**What is required:** Would you repeat exactly the part of the listing below that runs from the line containing "Independent Assurance (Third Line/3LOD)" down to the line containing "Independent from both", inclusive, and nothing else?

**Input data:**
★ ★ ★

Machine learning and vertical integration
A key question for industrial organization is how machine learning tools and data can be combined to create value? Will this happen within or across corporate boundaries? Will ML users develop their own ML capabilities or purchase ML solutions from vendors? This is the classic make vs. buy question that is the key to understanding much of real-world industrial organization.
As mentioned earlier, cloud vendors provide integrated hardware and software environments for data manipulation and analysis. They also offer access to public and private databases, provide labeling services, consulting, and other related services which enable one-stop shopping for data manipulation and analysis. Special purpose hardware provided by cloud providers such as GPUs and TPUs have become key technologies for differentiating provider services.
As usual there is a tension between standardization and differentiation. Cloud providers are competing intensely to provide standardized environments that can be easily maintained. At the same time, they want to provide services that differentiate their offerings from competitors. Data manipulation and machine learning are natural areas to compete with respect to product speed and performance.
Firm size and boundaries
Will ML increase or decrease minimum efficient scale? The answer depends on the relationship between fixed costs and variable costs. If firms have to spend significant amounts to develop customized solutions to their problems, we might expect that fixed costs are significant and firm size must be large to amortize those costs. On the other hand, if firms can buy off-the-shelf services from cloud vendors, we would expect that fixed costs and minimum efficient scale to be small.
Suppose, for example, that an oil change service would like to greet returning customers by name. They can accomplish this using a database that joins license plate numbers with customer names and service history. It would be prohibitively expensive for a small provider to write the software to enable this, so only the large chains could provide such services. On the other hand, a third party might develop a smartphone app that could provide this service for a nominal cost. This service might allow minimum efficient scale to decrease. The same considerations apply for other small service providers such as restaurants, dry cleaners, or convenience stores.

★ ★ ★

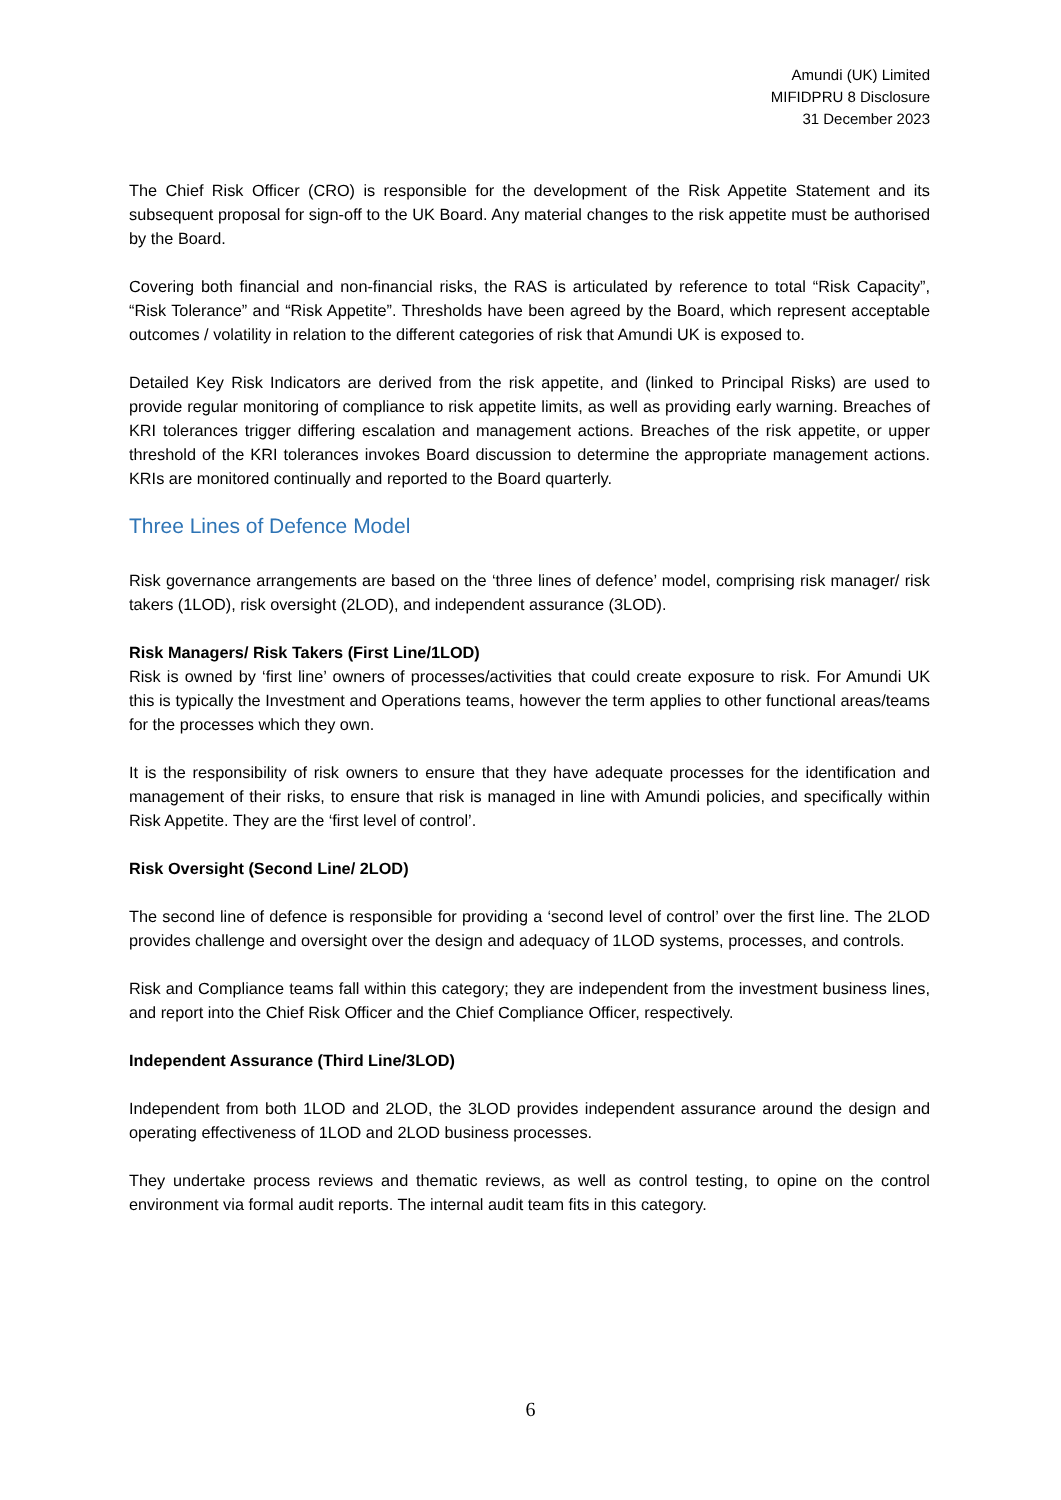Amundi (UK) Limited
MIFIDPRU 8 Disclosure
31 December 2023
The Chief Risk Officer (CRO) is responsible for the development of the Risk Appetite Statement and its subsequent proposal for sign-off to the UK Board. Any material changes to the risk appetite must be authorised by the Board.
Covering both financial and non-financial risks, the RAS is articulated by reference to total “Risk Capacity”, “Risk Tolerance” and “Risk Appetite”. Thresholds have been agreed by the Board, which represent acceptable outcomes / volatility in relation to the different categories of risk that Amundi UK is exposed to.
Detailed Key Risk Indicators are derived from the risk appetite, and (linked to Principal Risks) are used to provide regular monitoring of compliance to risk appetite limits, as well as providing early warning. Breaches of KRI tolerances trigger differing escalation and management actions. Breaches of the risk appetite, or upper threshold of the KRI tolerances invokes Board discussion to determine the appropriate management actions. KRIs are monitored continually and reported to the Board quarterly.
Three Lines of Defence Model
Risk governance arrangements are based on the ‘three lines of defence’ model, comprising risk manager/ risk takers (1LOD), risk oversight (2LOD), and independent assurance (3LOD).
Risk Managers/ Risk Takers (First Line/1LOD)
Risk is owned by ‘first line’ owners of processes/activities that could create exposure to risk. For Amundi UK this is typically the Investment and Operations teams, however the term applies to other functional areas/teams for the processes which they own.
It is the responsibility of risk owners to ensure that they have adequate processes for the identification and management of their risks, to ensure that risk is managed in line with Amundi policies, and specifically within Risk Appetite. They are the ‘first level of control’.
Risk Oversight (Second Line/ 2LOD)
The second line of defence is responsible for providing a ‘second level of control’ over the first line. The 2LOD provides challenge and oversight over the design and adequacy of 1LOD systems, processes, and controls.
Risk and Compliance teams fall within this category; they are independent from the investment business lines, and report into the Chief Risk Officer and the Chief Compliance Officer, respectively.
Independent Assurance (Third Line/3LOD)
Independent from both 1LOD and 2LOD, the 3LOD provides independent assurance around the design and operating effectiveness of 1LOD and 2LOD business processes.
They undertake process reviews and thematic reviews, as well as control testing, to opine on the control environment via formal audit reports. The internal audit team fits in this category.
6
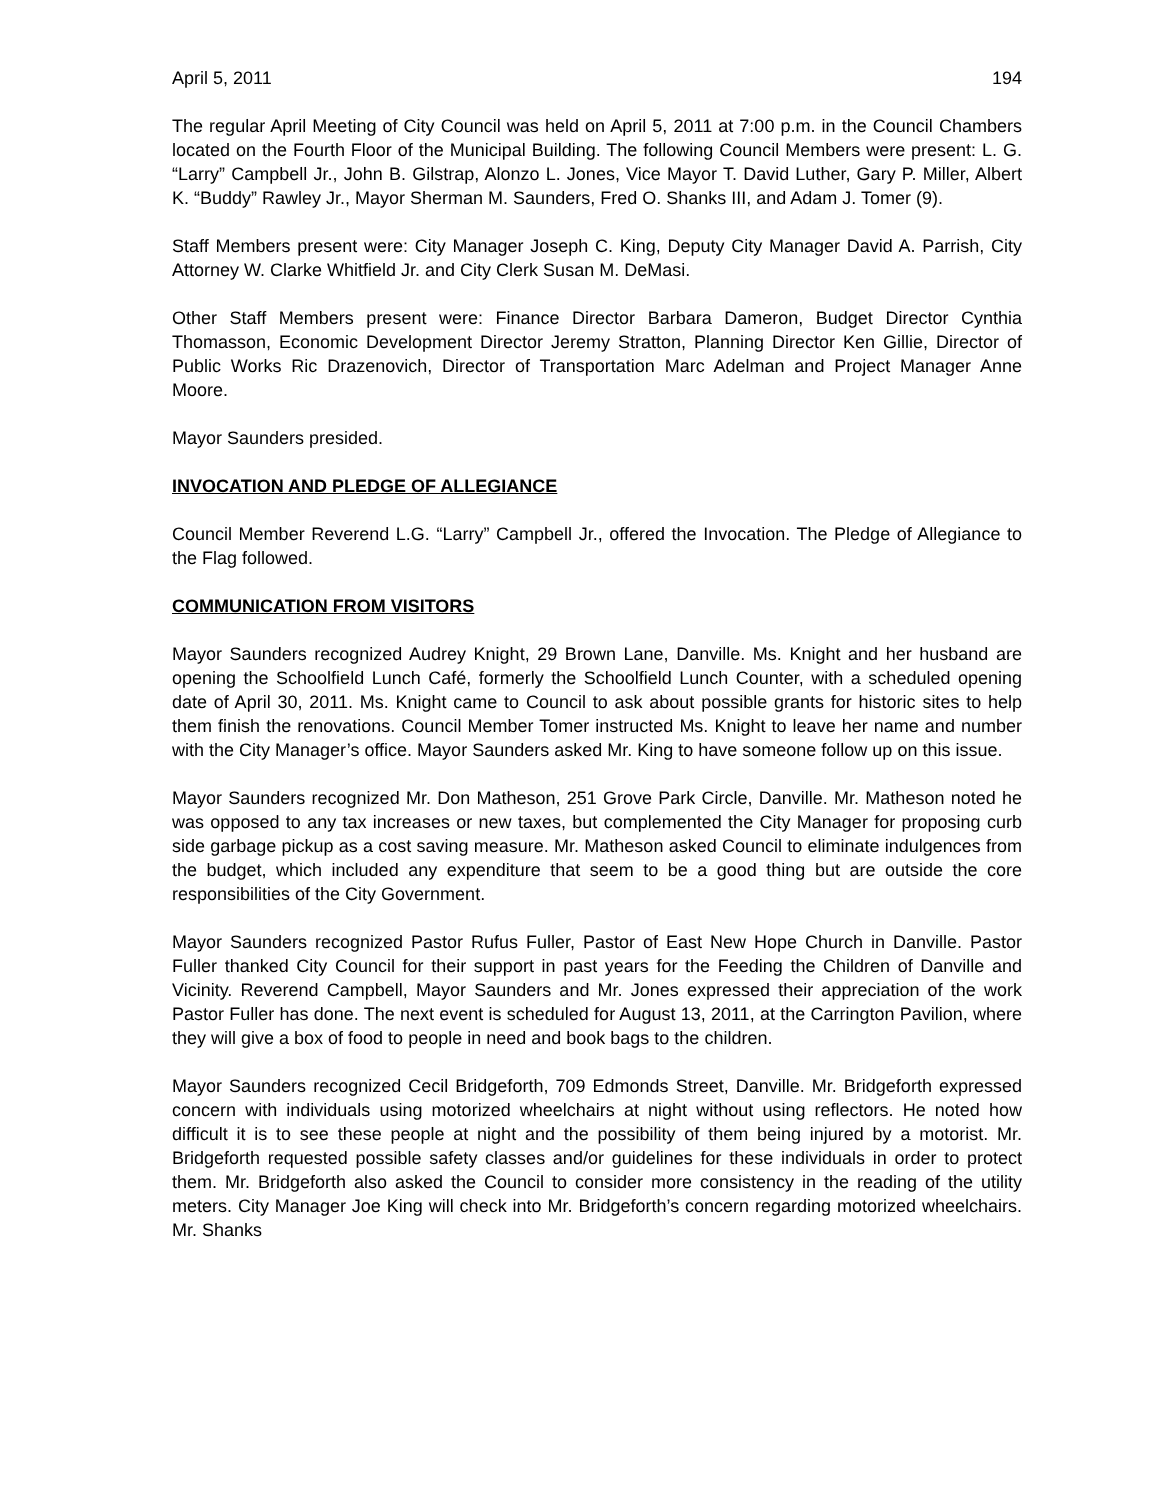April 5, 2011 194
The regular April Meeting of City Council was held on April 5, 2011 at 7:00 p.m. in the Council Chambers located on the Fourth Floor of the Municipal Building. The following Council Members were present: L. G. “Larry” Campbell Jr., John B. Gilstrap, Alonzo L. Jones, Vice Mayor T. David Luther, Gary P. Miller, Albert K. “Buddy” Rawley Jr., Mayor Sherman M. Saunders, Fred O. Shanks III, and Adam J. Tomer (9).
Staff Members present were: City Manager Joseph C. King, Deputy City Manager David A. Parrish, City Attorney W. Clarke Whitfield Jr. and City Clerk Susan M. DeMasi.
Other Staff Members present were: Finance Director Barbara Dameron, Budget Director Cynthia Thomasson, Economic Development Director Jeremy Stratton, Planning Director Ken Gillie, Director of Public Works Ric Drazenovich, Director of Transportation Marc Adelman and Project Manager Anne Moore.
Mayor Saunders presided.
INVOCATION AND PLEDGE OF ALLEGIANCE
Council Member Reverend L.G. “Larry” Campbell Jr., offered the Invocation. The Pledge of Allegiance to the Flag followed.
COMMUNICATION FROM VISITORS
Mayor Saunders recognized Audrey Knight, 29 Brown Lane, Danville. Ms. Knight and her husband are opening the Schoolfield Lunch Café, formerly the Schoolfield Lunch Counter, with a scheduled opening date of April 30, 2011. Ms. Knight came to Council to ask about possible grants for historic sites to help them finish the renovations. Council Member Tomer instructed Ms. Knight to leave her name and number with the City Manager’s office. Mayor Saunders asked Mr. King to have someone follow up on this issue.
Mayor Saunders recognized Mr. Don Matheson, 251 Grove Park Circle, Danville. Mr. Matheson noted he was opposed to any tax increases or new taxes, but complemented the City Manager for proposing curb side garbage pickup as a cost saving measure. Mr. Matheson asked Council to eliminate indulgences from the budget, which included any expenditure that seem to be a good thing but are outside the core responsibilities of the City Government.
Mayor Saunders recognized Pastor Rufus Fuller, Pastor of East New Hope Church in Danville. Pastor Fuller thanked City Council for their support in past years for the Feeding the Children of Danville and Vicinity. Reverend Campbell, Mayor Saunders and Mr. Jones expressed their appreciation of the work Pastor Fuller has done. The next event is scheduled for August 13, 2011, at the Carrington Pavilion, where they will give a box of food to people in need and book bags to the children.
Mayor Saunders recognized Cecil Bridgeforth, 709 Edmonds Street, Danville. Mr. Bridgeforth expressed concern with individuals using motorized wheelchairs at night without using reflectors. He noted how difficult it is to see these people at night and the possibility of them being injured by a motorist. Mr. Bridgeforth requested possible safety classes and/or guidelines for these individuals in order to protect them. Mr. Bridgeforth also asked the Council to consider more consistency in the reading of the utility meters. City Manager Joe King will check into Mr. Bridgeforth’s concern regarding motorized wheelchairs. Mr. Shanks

★ ★ ★

**Response below:**
Independent Assurance (Third Line/3LOD)
Independent from both 1LOD and 2LOD, the 3LOD provides independent assurance around the design and operating effectiveness of 1LOD and 2LOD business processes.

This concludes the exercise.